━━ EXTRACTED RECORDS

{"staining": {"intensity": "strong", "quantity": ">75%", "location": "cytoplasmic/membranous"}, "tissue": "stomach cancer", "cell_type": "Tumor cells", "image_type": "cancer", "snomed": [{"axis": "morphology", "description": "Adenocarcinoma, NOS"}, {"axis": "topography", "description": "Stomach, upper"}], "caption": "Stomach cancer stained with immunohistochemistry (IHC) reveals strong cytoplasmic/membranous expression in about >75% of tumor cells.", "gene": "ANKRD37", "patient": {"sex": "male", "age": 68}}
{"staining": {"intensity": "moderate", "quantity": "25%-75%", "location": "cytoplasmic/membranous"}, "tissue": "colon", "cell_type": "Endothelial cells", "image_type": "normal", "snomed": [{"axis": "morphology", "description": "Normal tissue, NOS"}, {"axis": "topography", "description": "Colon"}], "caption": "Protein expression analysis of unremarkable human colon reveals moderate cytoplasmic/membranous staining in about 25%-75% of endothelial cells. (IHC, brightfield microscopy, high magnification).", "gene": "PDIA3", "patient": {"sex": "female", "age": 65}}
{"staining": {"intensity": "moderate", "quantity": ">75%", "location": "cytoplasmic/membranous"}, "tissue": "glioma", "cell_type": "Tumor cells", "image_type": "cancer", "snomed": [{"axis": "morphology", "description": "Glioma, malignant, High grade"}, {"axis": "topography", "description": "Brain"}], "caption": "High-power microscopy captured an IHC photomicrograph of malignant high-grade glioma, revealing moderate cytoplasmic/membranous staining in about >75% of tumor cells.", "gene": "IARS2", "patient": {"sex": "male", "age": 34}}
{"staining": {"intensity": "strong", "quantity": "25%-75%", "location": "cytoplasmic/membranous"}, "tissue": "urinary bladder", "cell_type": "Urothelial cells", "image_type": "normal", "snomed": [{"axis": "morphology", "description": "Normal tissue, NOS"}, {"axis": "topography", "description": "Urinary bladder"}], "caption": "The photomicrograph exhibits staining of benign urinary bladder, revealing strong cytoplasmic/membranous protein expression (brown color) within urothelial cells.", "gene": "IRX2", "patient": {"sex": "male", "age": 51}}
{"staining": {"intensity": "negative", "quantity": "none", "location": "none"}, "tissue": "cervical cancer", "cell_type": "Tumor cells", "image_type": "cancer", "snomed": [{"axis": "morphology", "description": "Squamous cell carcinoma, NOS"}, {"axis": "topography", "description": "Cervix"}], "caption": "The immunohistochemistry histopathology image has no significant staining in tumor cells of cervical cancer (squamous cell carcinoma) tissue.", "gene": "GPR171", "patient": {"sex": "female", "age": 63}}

━━━━

EXERCISE INSTRUCTIONS:
Give back all of the data above without any alteration.

THE ANSWER:
{"staining": {"intensity": "strong", "quantity": ">75%", "location": "cytoplasmic/membranous"}, "tissue": "stomach cancer", "cell_type": "Tumor cells", "image_type": "cancer", "snomed": [{"axis": "morphology", "description": "Adenocarcinoma, NOS"}, {"axis": "topography", "description": "Stomach, upper"}], "caption": "Stomach cancer stained with immunohistochemistry (IHC) reveals strong cytoplasmic/membranous expression in about >75% of tumor cells.", "gene": "ANKRD37", "patient": {"sex": "male", "age": 68}}
{"staining": {"intensity": "moderate", "quantity": "25%-75%", "location": "cytoplasmic/membranous"}, "tissue": "colon", "cell_type": "Endothelial cells", "image_type": "normal", "snomed": [{"axis": "morphology", "description": "Normal tissue, NOS"}, {"axis": "topography", "description": "Colon"}], "caption": "Protein expression analysis of unremarkable human colon reveals moderate cytoplasmic/membranous staining in about 25%-75% of endothelial cells. (IHC, brightfield microscopy, high magnification).", "gene": "PDIA3", "patient": {"sex": "female", "age": 65}}
{"staining": {"intensity": "moderate", "quantity": ">75%", "location": "cytoplasmic/membranous"}, "tissue": "glioma", "cell_type": "Tumor cells", "image_type": "cancer", "snomed": [{"axis": "morphology", "description": "Glioma, malignant, High grade"}, {"axis": "topography", "description": "Brain"}], "caption": "High-power microscopy captured an IHC photomicrograph of malignant high-grade glioma, revealing moderate cytoplasmic/membranous staining in about >75% of tumor cells.", "gene": "IARS2", "patient": {"sex": "male", "age": 34}}
{"staining": {"intensity": "strong", "quantity": "25%-75%", "location": "cytoplasmic/membranous"}, "tissue": "urinary bladder", "cell_type": "Urothelial cells", "image_type": "normal", "snomed": [{"axis": "morphology", "description": "Normal tissue, NOS"}, {"axis": "topography", "description": "Urinary bladder"}], "caption": "The photomicrograph exhibits staining of benign urinary bladder, revealing strong cytoplasmic/membranous protein expression (brown color) within urothelial cells.", "gene": "IRX2", "patient": {"sex": "male", "age": 51}}
{"staining": {"intensity": "negative", "quantity": "none", "location": "none"}, "tissue": "cervical cancer", "cell_type": "Tumor cells", "image_type": "cancer", "snomed": [{"axis": "morphology", "description": "Squamous cell carcinoma, NOS"}, {"axis": "topography", "description": "Cervix"}], "caption": "The immunohistochemistry histopathology image has no significant staining in tumor cells of cervical cancer (squamous cell carcinoma) tissue.", "gene": "GPR171", "patient": {"sex": "female", "age": 63}}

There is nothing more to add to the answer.